Der Anbieter kann diese Bedingungen ändern, wenn dies zur Anpassung an eine geänderte Rechtslage oder an geänderte technische Gegebenheiten erforderlich ist. Verfahren, Ankündigungsfrist und Widerspruchsrecht des Kunden sind [OFFEN: festzulegen; eine formularmäßige Änderungsklausel unterliegt gegenüber Verbrauchern strengen Anforderungen].

§15 Streitbeilegung

Zur Teilnahme an einem Streitbeilegungsverfahren vor einer Verbraucherschlichtungsstelle ist der Anbieter nach §36 VSBG [OFFEN: „bereit" oder „nicht bereit und nicht verpflichtet" – die Entscheidung ist zu treffen und die zuständige Stelle gegebenenfalls mit Anschrift zu benennen].

§16 Schlussbestimmungen

(1) Anwendbares Recht und Gerichtsstand: [OFFEN: festzulegen. Gegenüber Verbrauchern dürfen weder die zwingenden Schutzvorschriften ihres Aufenthaltsstaates abbedungen noch ein abweichender Gerichtsstand vereinbart werden; eine pauschale Rechtswahl- und Gerichtsstandsklausel ist hier nicht verwendbar].

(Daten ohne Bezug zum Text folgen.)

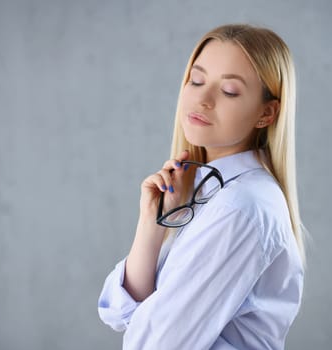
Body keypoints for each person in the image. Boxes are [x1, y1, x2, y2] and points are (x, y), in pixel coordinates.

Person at [98, 24, 306, 349]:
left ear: (266, 113)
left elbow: (155, 344)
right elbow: (119, 311)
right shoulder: (208, 193)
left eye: (230, 91)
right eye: (196, 80)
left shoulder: (239, 206)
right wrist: (152, 224)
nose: (203, 99)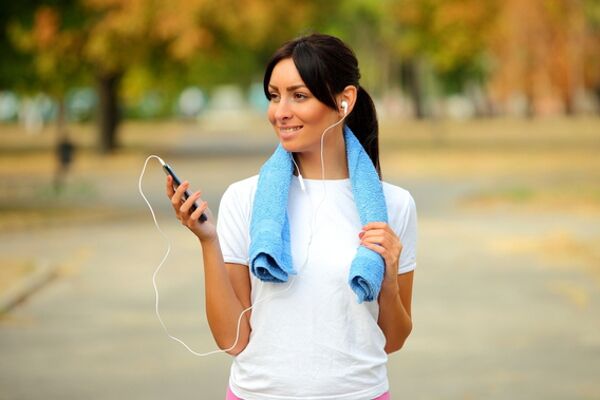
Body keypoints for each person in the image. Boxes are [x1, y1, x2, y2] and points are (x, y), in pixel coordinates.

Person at [166, 33, 417, 400]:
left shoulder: (394, 205)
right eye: (274, 96)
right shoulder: (245, 199)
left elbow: (393, 340)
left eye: (299, 96)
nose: (280, 112)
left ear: (345, 100)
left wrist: (389, 279)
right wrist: (208, 241)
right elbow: (232, 339)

(2) Änderungen und Ergänzungen dieses Vertrages bedürfen der Textform. Das gilt auch für die Abbedingung dieser Klausel.

(3) Sollte eine Bestimmung dieser Bedingungen unwirksam sein, bleibt die Wirksamkeit der übrigen Bestimmungen unberührt. An die Stelle der unwirksamen Bestimmung tritt die gesetzliche Regelung. [OFFEN: Die Aufnahme einer salvatorischen Klausel gegenüber Verbrauchern ist anwaltlich zu prüfen]

Stand: [OFFEN: Datum bei Veröffentlichung eintragen].